Hans en Grietje

Het sprookje Hans en Grietje vertelt het verhaal van een arme houthakker, stiefmoeder, Hans en Grietje. De zaken gaan slecht en het gezin heeft geen geld meer voor eten. Op voorstel van de stiefmoeder wordt het plan bedacht om Hans en Grietje in het bos achter te laten. Daar zouden ze makkelijker aan eten kunnen komen en uiteindelijk bij mensen terecht komen die genoeg geld hebben om hun eten te geven. Door de honger horen Hans en Grietje van het plan. Hans verzamelt daarom witte kiezels en tijdens de wandeling naar het bos laat hij steeds een kiezel vallen. Op deze manier weten ze ’s nachts de weg naar huis terug te vinden. Vader is blij, maar stiefmoeder niet.

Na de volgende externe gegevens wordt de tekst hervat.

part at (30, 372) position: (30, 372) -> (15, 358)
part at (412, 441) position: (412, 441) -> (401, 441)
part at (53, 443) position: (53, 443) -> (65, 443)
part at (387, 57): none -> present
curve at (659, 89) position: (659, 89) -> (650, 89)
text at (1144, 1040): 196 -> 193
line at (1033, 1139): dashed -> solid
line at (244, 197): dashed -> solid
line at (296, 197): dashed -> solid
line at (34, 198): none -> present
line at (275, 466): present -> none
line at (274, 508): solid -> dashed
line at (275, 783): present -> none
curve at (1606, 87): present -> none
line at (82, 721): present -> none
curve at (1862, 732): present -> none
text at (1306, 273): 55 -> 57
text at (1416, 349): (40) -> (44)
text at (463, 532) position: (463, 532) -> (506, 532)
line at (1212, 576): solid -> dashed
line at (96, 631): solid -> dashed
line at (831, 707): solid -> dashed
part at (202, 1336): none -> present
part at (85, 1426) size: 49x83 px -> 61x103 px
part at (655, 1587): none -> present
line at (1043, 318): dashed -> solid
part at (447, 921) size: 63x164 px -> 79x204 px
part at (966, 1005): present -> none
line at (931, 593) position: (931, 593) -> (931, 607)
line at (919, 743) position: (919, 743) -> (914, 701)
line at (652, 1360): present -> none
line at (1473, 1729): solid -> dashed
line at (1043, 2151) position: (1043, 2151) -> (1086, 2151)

Na een paar maanden is het geld voor eten weer op en weet de stiefmoeder de houthakker weer over te halen zijn kinderen in het bos achter te laten. Ook deze keer hoort Hans dit en wil hij kiezels verzamelen. De stiefmoeder heeft dat echter door en houdt de deur op slot. Daarop besluit Hans broodkruimels te strooien. Als ze echter die nacht terug naar huis willen blijkt het brood opgegeten door vogels. Ze kunnen dus niet naar huis terug. Na drie dagen zwerven komen ze, met de hulp van een vogeltje, een huisje tegen gemaakt van allemaal lekkere dingen. Hans en Grietje eten er lekker van en worden zelfs binnengelokt en krijgen melk en pannekoeken. Het huisje blijkt van de heks. Zij sluit Hans op om hem vet te mesten en op te eten. Grietje wordt haar slaaf en moet alle huishoudelijke klusjes doen.

De heks heeft echter zeer slecht ogen. Ze ziet dus bijna niets. Daardoor kan Hans elke keer als hij zijn vinger moet laten voelen of hij al vet is een botje voelen. Op een gegeven moment is de Heks het zat en wil ze Hans en Grietje toch opeten. Grietje heeft haar echter door en als de oven heet is (om zogenaamd brood te eten) vraagt Grietje de heks voor te doen hoe de oven werkt. Als de heks voor de oven staat duwt ze de heks erin. Dan vinden ze in het huis goud en parels en nemen die mee naar huis. Na een paar dagen zwerven komen ze weer bij hun huis. Vader is ontzettend blij. Stiefmoeder is inmiddels overleden en ze leven nog lang en gelukkig.